* To-do item:
Turn the lines in the rows below into a numbered list, skipping blank lines and omitting the pictures.

(Short-answer chart tasks)

Start of Block

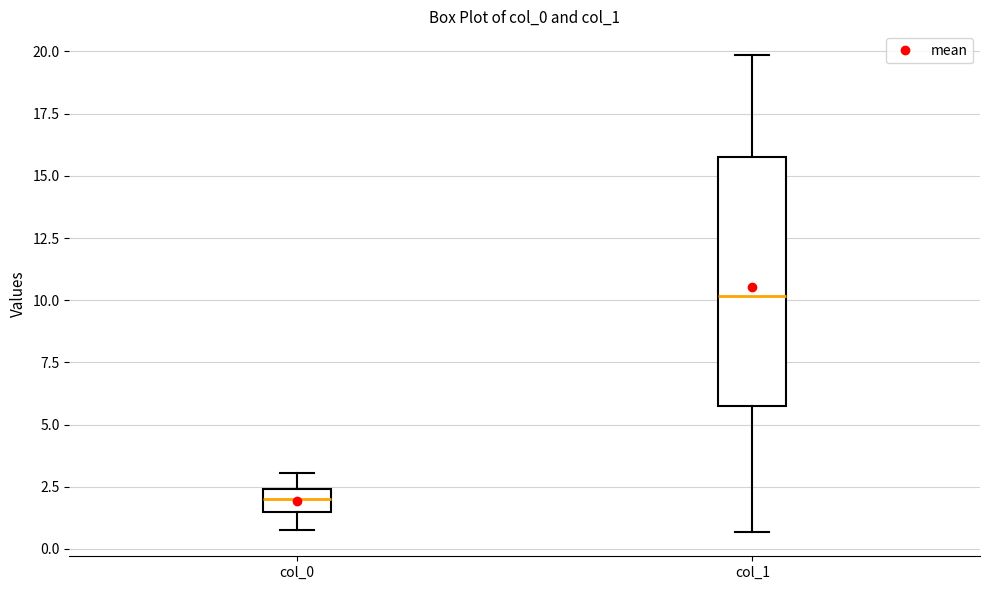

Which box's median line is the lowest?

col_0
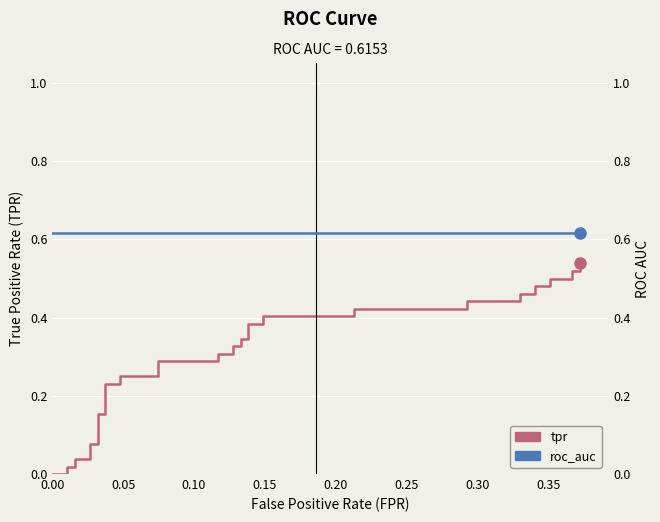

True or false: roc_auc has more than 0 points higher than both neighbors.

False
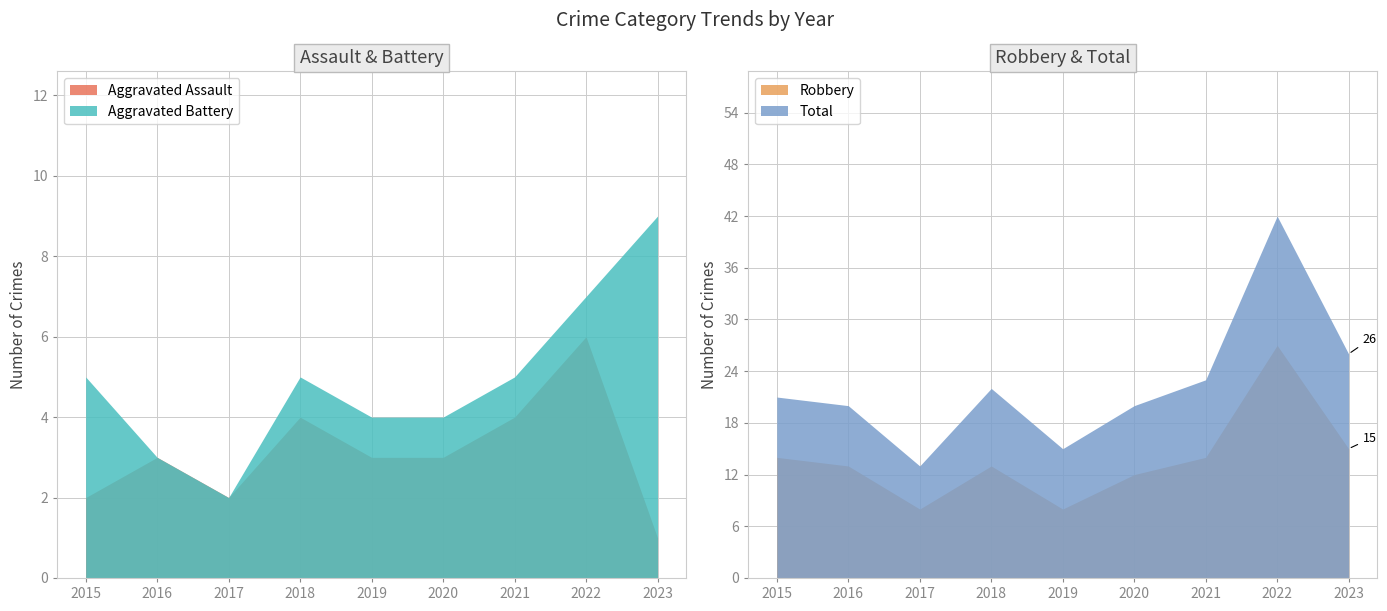

Between 2023 and 2022, which is larger?

2022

End of Block

* Answer to the exercise:
1. Which box's median line is the lowest?
2. col_0
3. True or false: roc_auc has more than 0 points higher than both neighbors.
4. False
5. Between 2023 and 2022, which is larger?
6. 2022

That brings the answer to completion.